Pero ¿cómo entender todo esto?
¿Cómo entender la obra de un hombre que sostiene que destruyó, entre tantas, algunas de sus mejores obras? ¿Por qué se empeñó hasta el final en decir que sus versiones de la pintura de Velázquez, y de las que ahora se trata en buena parte, eran "lamentables"? Bacon se movía, en efecto, entre lo sagrado y lo profano. Y lo más importante es entender hasta qué punto se negaba a distinguir taxativamente entre lo uno y lo otro.

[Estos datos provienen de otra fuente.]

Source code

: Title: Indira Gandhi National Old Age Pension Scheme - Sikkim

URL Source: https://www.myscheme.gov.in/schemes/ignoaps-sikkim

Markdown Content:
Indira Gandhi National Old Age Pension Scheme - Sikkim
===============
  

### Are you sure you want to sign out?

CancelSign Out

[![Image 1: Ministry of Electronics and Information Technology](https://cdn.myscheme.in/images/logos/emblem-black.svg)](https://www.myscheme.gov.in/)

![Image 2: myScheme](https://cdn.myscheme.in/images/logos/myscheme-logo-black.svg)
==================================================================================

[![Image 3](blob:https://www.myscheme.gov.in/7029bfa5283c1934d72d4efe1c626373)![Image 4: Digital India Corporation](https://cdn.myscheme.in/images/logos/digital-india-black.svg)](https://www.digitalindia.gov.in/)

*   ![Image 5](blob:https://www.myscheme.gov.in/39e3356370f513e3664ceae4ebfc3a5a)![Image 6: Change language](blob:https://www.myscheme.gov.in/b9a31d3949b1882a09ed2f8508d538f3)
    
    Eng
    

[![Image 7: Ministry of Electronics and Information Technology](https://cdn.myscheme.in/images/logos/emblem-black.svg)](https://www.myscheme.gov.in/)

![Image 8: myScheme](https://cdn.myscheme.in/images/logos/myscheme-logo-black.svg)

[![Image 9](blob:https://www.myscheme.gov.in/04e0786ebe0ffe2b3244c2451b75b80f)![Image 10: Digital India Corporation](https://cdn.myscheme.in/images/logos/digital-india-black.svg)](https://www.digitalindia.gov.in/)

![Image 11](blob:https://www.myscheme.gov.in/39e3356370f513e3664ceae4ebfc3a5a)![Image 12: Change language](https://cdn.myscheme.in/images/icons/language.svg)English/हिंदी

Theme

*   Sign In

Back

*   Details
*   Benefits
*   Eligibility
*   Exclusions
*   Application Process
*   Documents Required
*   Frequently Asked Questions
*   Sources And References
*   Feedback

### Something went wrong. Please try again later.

Si las "crucifixiones" no eran sino un expediente formal -o un "armazón"- para estimular los sentidos, y si los "papas" no eran sino una manera de interpretar una obra maestra de Velázquez, ¿qué sucede entonces con lo sagrado y lo profano? Puesto que Bacon no era tan ingenuo -ni tan mendaz- como para trabajar "lo sagrado" en forma de meras "crucifixiones" o de retratos de uno u otro Papa, ni para exponer "lo profano" en forma de actos sexuales en pareja o de gritos dramáticos de nadie. De hecho, él no jugaba ese juego tan simple. Más bien, se diría que en su obra tienden a interpenetrarse constantemente ambas dimensiones, de modo que lo sagrado es siempre profanado y lo profano sacralizado. No podía ser de otra manera en alguien que, según dijo, siempre se sorprendía de estar vivo cada vez que se despertaba por la mañana.